======== Given data
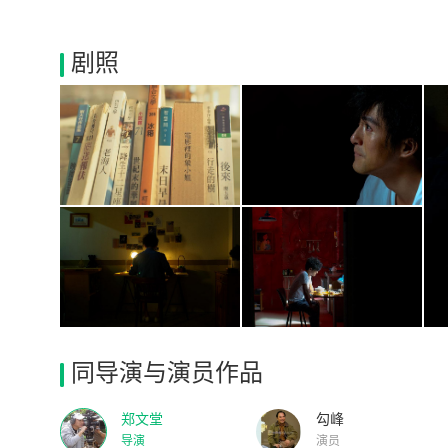
剧照
同导演与演员作品
郑文堂
勾峰
导演
演员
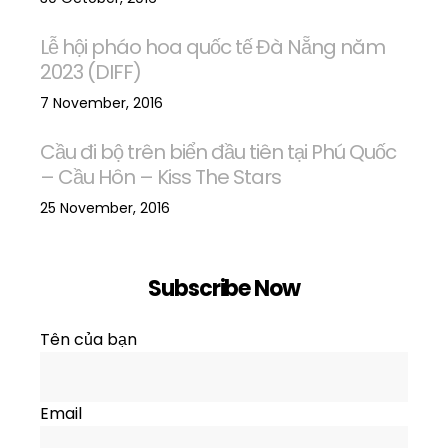
Lễ hội pháo hoa quốc tế Đà Nẵng năm
2023 (DIFF)
7 November, 2016
Cầu đi bộ trên biển đầu tiên tại Phú Quốc
– Cầu Hôn – Kiss The Stars
25 November, 2016
Subscribe Now
Tên của bạn
Email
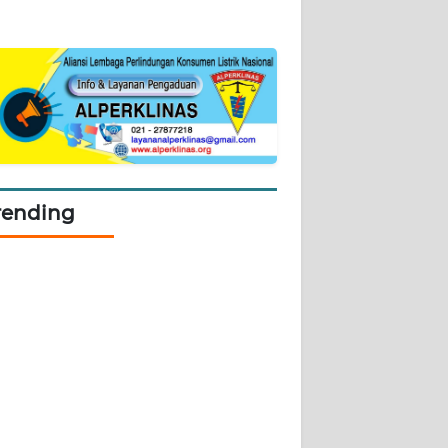
rending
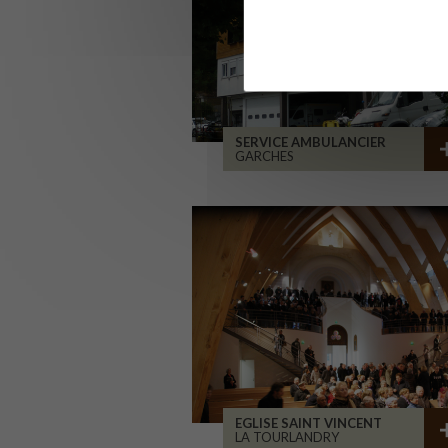
SERVICE AMBULANCIER
GARCHES
EGLISE SAINT VINCENT
LA TOURLANDRY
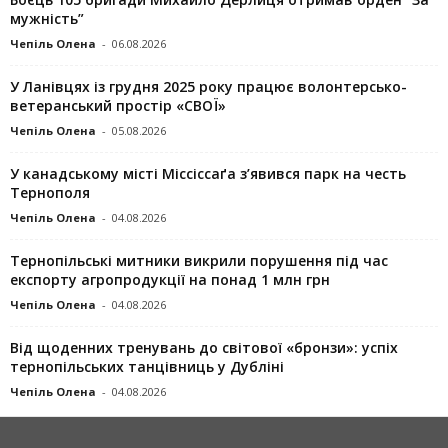
мужність”
Чепіль Олена
-
06.08.2026
У Ланівцях із грудня 2025 року працює волонтерсько-
ветеранський простір «СВОЇ»
Чепіль Олена
-
05.08.2026
У канадському місті Міссіссаґа з’явився парк на честь
Тернополя
Чепіль Олена
-
04.08.2026
Тернопільські митники викрили порушення під час
експорту агропродукції на понад 1 млн грн
Чепіль Олена
-
04.08.2026
Від щоденних тренувань до світової «бронзи»: успіх
тернопільських танцівниць у Дубліні
Чепіль Олена
-
04.08.2026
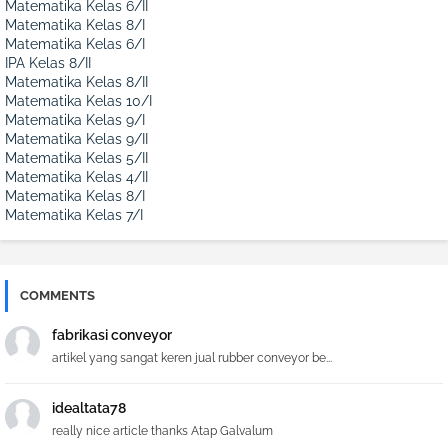
Matematika Kelas 6/II
Matematika Kelas 8/I
Matematika Kelas 6/I
IPA Kelas 8/II
Matematika Kelas 8/II
Matematika Kelas 10/I
Matematika Kelas 9/I
Matematika Kelas 9/II
Matematika Kelas 5/II
Matematika Kelas 4/II
Matematika Kelas 8/I
Matematika Kelas 7/I
COMMENTS
fabrikasi conveyor
artikel yang sangat keren jual rubber conveyor be...
idealtata78
really nice article thanks Atap Galvalum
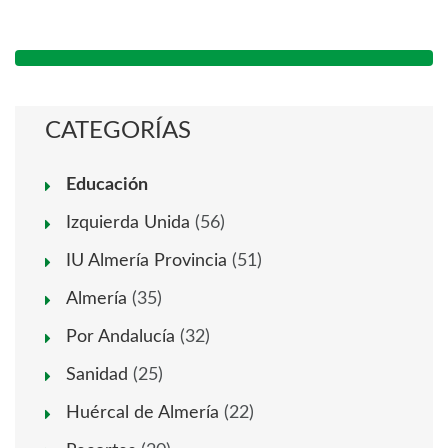
CATEGORÍAS
Educación
Izquierda Unida
(56)
IU Almería Provincia
(51)
Almería
(35)
Por Andalucía
(32)
Sanidad
(25)
Huércal de Almería
(22)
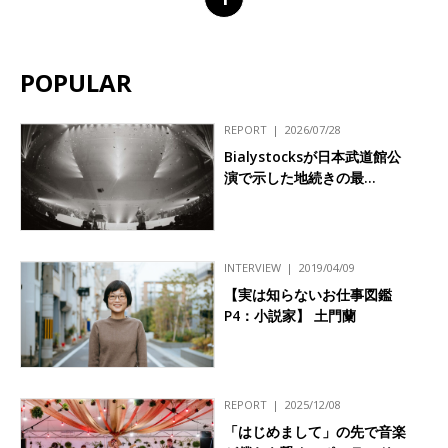
POPULAR
REPORT
2026/07/28
Bialystocksが日本武道館公
演で示した地続きの最…
INTERVIEW
2019/04/09
【実は知らないお仕事図鑑
P4：小説家】 土門蘭
REPORT
2025/12/08
「はじめまして」の先で音楽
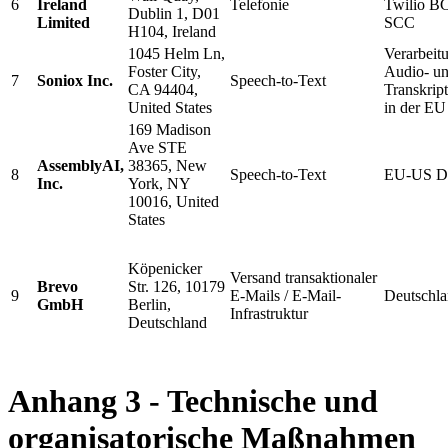
6
Ireland
Telefonie
Twilio B
Dublin 1, D01
Limited
SCC
H104, Ireland
1045 Helm Ln,
Verarbeit
Foster City,
Audio- u
7
Soniox Inc.
Speech-to-Text
CA 94404,
Transkrip
United States
in der EU
169 Madison
Ave STE
AssemblyAI,
38365, New
8
Speech-to-Text
EU-US D
Inc.
York, NY
10016, United
States
Köpenicker
Versand transaktionaler
Brevo
Str. 126, 10179
9
E-Mails / E-Mail-
Deutschla
GmbH
Berlin,
Infrastruktur
Deutschland
Anhang 3 - Technische und
organisatorische Maßnahmen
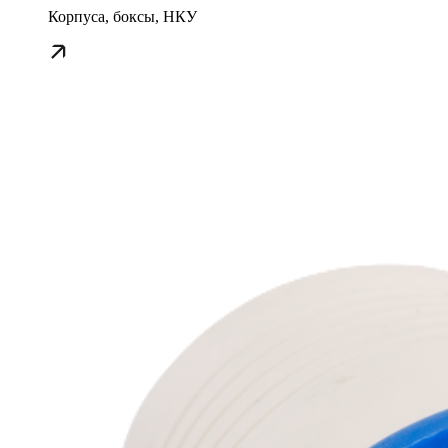
Корпуса, боксы, НКУ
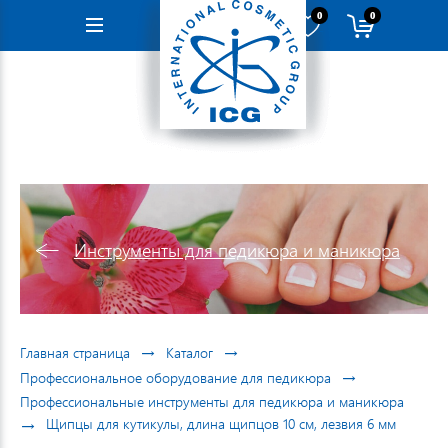
0
0
Навигация
Инструменты для педикюра и маникюра
→
→
Главная страница
Каталог
→
Профессиональное оборудование для педикюра
Профессиональные инструменты для педикюра и маникюра
→
Щипцы для кутикулы, длина щипцов 10 см, лезвия 6 мм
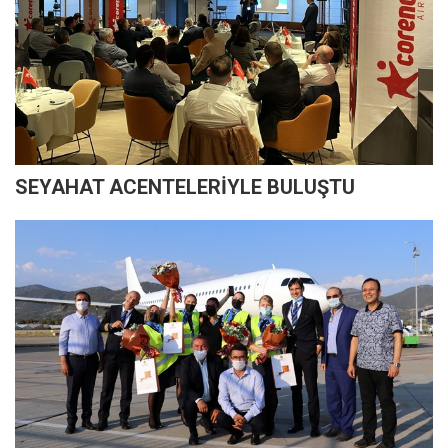
SEYAHAT ACENTELERİYLE BULUŞTU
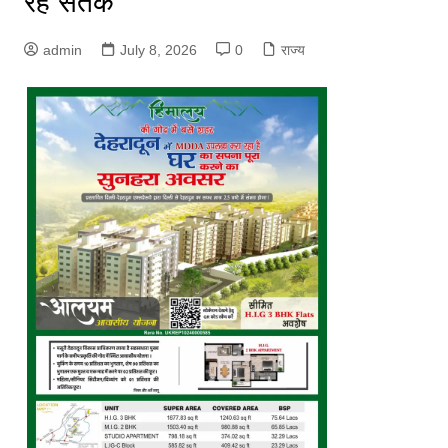
रहें सतर्क
admin
July 8, 2026
0
राज्य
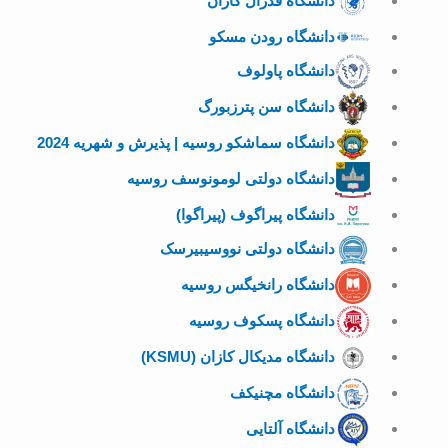
دانشگاه فدرال کازان
دانشگاه رودن مسکو
دانشگاه پاولوف
دانشگاه سن پترزبورگ
دانشگاه سماشکو روسیه | پذیرش و شهریه 2024
دانشگاه دولتی لومونوسف روسیه
دانشگاه پیراگوف (پیراگوا)
دانشگاه دولتی نووسیبیرسک
دانشگاه رانخیگس روسیه
دانشگاه پسکوف روسیه
دانشگاه مدیکال کازان (KSMU)
دانشگاه مچنیکف
دانشگاه آلتایی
================
▶ **Problem details**: After removing the pictures, set down every record above exactly as it stands.

▶ **Written response**:
剧照
同导演与演员作品
郑文堂
勾峰
导演
演员
Lễ hội pháo hoa quốc tế Đà Nẵng năm
2023 (DIFF)
7 November, 2016
Cầu đi bộ trên biển đầu tiên tại Phú Quốc
– Cầu Hôn – Kiss The Stars
25 November, 2016
Subscribe Now
Tên của bạn
Email
rending
SERVICE AMBULANCIER
GARCHES
EGLISE SAINT VINCENT
LA TOURLANDRY
мужність”
Чепіль Олена
-
06.08.2026
У Ланівцях із грудня 2025 року працює волонтерсько-
ветеранський простір «СВОЇ»
Чепіль Олена
-
05.08.2026
У канадському місті Міссіссаґа з’явився парк на честь
Тернополя
Чепіль Олена
-
04.08.2026
Тернопільські митники викрили порушення під час
експорту агропродукції на понад 1 млн грн
Чепіль Олена
-
04.08.2026
Від щоденних тренувань до світової «бронзи»: успіх
тернопільських танцівниць у Дубліні
Чепіль Олена
-
04.08.2026
Matematika Kelas 6/II
Matematika Kelas 8/I
Matematika Kelas 6/I
IPA Kelas 8/II
Matematika Kelas 8/II
Matematika Kelas 10/I
Matematika Kelas 9/I
Matematika Kelas 9/II
Matematika Kelas 5/II
Matematika Kelas 4/II
Matematika Kelas 8/I
Matematika Kelas 7/I
COMMENTS
fabrikasi conveyor
artikel yang sangat keren jual rubber conveyor be...
idealtata78
really nice article thanks Atap Galvalum
CATEGORÍAS
Educación
Izquierda Unida
(56)
IU Almería Provincia
(51)
Almería
(35)
Por Andalucía
(32)
Sanidad
(25)
Huércal de Almería
(22)
POPULAR
REPORT
2026/07/28
Bialystocksが日本武道館公
演で示した地続きの最…
INTERVIEW
2019/04/09
【実は知らないお仕事図鑑
P4：小説家】 土門蘭
REPORT
2025/12/08
「はじめまして」の先で音楽
6
Ireland
Telefonie
Twilio B
Dublin 1, D01
Limited
SCC
H104, Ireland
1045 Helm Ln,
Verarbeit
Foster City,
Audio- u
7
Soniox Inc.
Speech-to-Text
CA 94404,
Transkrip
United States
in der EU
169 Madison
Ave STE
AssemblyAI,
38365, New
8
Speech-to-Text
EU-US D
Inc.
York, NY
10016, United
States
Köpenicker
Versand transaktionaler
Brevo
Str. 126, 10179
9
E-Mails / E-Mail-
Deutschla
GmbH
Berlin,
Infrastruktur
Deutschland
Anhang 3 - Technische und
organisatorische Maßnahmen
Корпуса, боксы, НКУ
0
0
Навигация
Инструменты для педикюра и маникюра
→
→
Главная страница
Каталог
→
Профессиональное оборудование для педикюра
Профессиональные инструменты для педикюра и маникюра
→
Щипцы для кутикулы, длина щипцов 10 см, лезвия 6 мм
SEYAHAT ACENTELERİYLE BULUŞTU
रहें सतर्क
admin
July 8, 2026
0
राज्य
دانشگاه فدرال کازان
دانشگاه رودن مسکو
دانشگاه پاولوف
دانشگاه سن پترزبورگ
دانشگاه سماشکو روسیه | پذیرش و شهریه 2024
دانشگاه دولتی لومونوسف روسیه
دانشگاه پیراگوف (پیراگوا)
دانشگاه دولتی نووسیبیرسک
دانشگاه رانخیگس روسیه
دانشگاه پسکوف روسیه
دانشگاه مدیکال کازان (KSMU)
دانشگاه مچنیکف
دانشگاه آلتایی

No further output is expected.